Do you allow the children to play outdoors, even in the snow, when it’s uncomfortable for you? During my consulting sessions, I have interacted with providers who are not there yet – some venture outdoors when the weather is warm, mild but not when it’s raining, snowing, or below 50 degrees Fahrenheit. And I understand! I understand the work it takes to prepare the children for the outdoors. I understand how laboring it can be, especially if you have a mixed age group, as I’ve had in the past. In the past, I had infants all the way to school agers. When children have different sleep schedules, it can be daunting. If you work by yourself as I do, it can pose significant challenge. For those providers who work with others, I beg of you to take shifts and share the outdoor experience. Can you and your assistant work something out? The person who likes the winter and the outdoors can you be responsible of taking the children outdoors. How about a trade for those who love the summer heat or sandbox play? Or how about the person who loves to feed the infants? Can that person take care of the children while another takes care of the nature children – the ones who love the mud, water, and snow?
Now what are some benefits of the outdoors? Here is an article from Community Playthings that may offer you some support. I often comment about the smell of winter, which is not the same as Spring, Summer, or Fall. The sounds of winter are different, and this year our birds have been very active. During our snowfall, we witnessed birds in flight, playing, and eating – and is a different scenery on minus degree days.
Here are some authors who have influenced my practice.
- Have you read the book Last Children in The Woods by Richard Louv? If not, I recommend having this book on your shelf, not just as a trophy but as a reference guide, one you read from cover to cover with lots of sticky notes and highlights. Richard Louv also refers to nature as Vitamin N.
- Scott Sampson book is one of my other favorites.
- David Sobel, he has written many books about the outdoors and its benefits to all but especially to young children, and my philosophy is drawn his practice.

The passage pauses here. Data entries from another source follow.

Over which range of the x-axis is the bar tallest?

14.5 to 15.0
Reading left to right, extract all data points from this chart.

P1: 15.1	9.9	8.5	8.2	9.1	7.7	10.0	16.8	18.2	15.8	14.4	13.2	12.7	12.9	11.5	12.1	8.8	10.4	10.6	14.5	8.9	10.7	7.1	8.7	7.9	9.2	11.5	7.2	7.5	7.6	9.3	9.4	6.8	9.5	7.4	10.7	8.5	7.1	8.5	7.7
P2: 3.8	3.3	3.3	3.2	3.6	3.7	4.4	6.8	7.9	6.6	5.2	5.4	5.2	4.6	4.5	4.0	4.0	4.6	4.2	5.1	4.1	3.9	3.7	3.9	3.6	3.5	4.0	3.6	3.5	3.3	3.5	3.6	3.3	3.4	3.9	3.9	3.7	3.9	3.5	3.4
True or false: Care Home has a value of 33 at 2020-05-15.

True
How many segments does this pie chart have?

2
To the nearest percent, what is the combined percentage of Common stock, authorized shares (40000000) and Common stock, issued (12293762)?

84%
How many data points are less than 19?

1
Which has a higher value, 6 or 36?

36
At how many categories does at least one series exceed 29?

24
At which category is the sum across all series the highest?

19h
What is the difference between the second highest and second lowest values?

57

- Parker Palmer has influenced my heart and reflection. Read an article here. If you like what you read, I encourage you to look more into his books
I encourage my fellow home childcare professionals, my home based educators, my home daycare providers, and those working with mixed age children / multi aged children of different families – those who are walking in the trenches daily -please think of mental preservation – ways to slow down and help your sanity. Take small steps to change your teachers heart, and landscape. Do what feels COMFORTABLE to you, not what social media is pushing, but please take time to find your happy moments.